The inquiry will examine the UK government’s strategic objectives for transport and how they influence investment decisions in services, networks, and infrastructure.
The UK’s Transport Select Committee has launched a new inquiry into joined-up transport planning, highlighting the ICE's strong case for a strategic vision to inform investment decisions.
The ICE made the case for a national transport strategy for England last year, in a joint policy paper with the All-Party Parliamentary Group on Infrastructure (APPGI).
Since the paper’s publication, the ICE has been meeting politicians to argue for a more joined-up approach to road and rail investments.
On 3 July 2023, an updated ICE paper will identify the gaps in the government’s current approach to transport planning, how it should fill these gaps, and linked issues it must resolve.
What did it say?
Calling attention to the limitations of the current approach to transport planning, the committee said:
“The Institution of Civil Engineers and the National Infrastructure Commission are among organisations who have recently set out the case for a strategic transport vision at a national level to guide policy and investment decisions.”
The inquiry will examine the extent to which the government predicts, provides for, maintains, and develops the country's transport needs, considering road, rail, and more.
It will also assess what difference the “adoption of clear, national, strategic objectives for transport could make” for communities.

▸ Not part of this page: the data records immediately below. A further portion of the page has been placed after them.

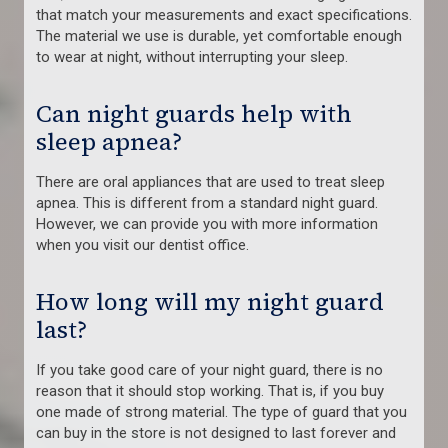
that match your measurements and exact specifications.
The material we use is durable, yet comfortable enough
to wear at night, without interrupting your sleep.
Can night guards help with
sleep apnea?
There are oral appliances that are used to treat sleep
apnea. This is different from a standard night guard.
However, we can provide you with more information
when you visit our dentist office.
How long will my night guard
last?
If you take good care of your night guard, there is no
reason that it should stop working. That is, if you buy
one made of strong material. The type of guard that you
can buy in the store is not designed to last forever and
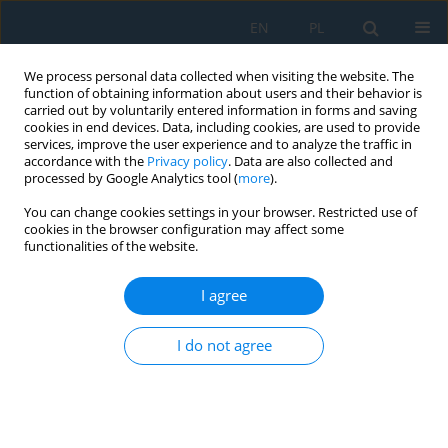
EN
PL
We process personal data collected when visiting the website. The
function of obtaining information about users and their behavior is
carried out by voluntarily entered information in forms and saving
cookies in end devices. Data, including cookies, are used to provide
services, improve the user experience and to analyze the traffic in
accordance with the
Privacy policy
. Data are also collected and
processed by Google Analytics tool (
more
).
Keyword
opencast mining
You can change cookies settings in your browser. Restricted use of
cookies in the browser configuration may affect some
functionalities of the website.
A new way of calculating the maximum seismic
vibration velocities acting on a building's
I agree
foundation and using them to assess the
magnitude of the damaging effect on the
I do not agree
building
Tadeusz Chrzan
,
Slawomir Szymanowicz
Adv. Sci. Technol. Res. J. 2025; 19(7):290-301
DOI
:
https://doi.org/10.12913/22998624/203753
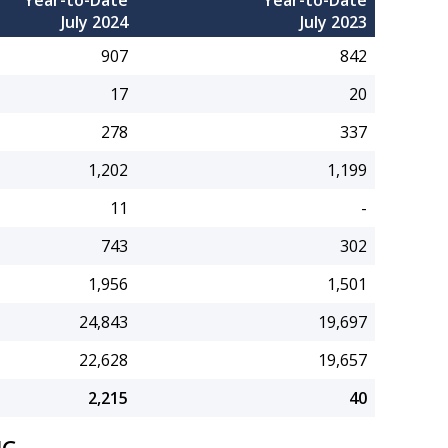
Year-to-Date
Year-to-Date
July 2024
July 2023
907
842
17
20
278
337
1,202
1,199
11
-
743
302
1,956
1,501
24,843
19,697
22,628
19,657
2,215
40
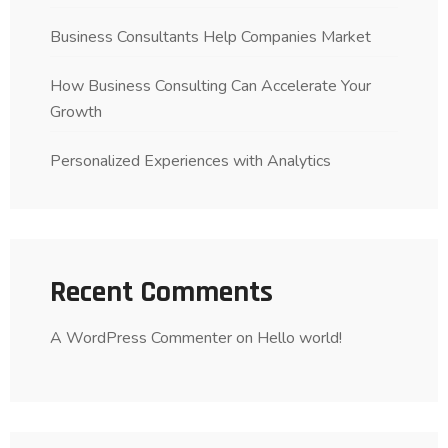
Business Consultants Help Companies Market
How Business Consulting Can Accelerate Your
Growth
Personalized Experiences with Analytics
Recent Comments
A WordPress Commenter
on
Hello world!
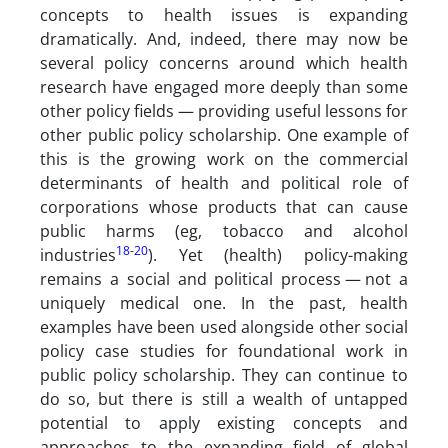
concepts to health issues is expanding
dramatically. And, indeed, there may now be
several policy concerns around which health
research have engaged more deeply than some
other policy fields — providing useful lessons for
other public policy scholarship. One example of
this is the growing work on the commercial
determinants of health and political role of
corporations whose products that can cause
public harms (eg, tobacco and alcohol
18
-
20
industries
). Yet (health) policy-making
remains a social and political process — not a
uniquely medical one. In the past, health
examples have been used alongside other social
policy case studies for foundational work in
public policy scholarship. They can continue to
do so, but there is still a wealth of untapped
potential to apply existing concepts and
approaches to the expanding field of global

The Transport Select Committee published its call for evidence on strategic transport objectives on 30 June 2023. The consultation will close on 25 August 2023.
Why does this matter?
Select committees gather evidence and scrutinise government departments on their performance in different areas. The recommendations they make require an official government response.
We encourage readers to respond to the committee's inquiry.
The ICE previously gave oral evidence to the committee explaining how a joined-up approach to transport planning would help achieve national objectives such as net zero and climate adaptation.
The session was chaired by Huw Merriman MP, now a transport minister.
Last year’s policy paper, Accelerating the delivery of the Integrated Rail Plan, drew on input from members and other infrastructure experts.
It made the case for a more holistic view of transport planning that brings together disparate strategies into a central national transport strategy.
Earlier this year, the ICE hosted a presidential roundtable with the chair of the Transport Committee to explore the recommendation in more detail, bringing together experts and other key figures in transport planning.
The ICE followed up with a green paper research programme to explore alternative options to England's approach to strategic transport planning.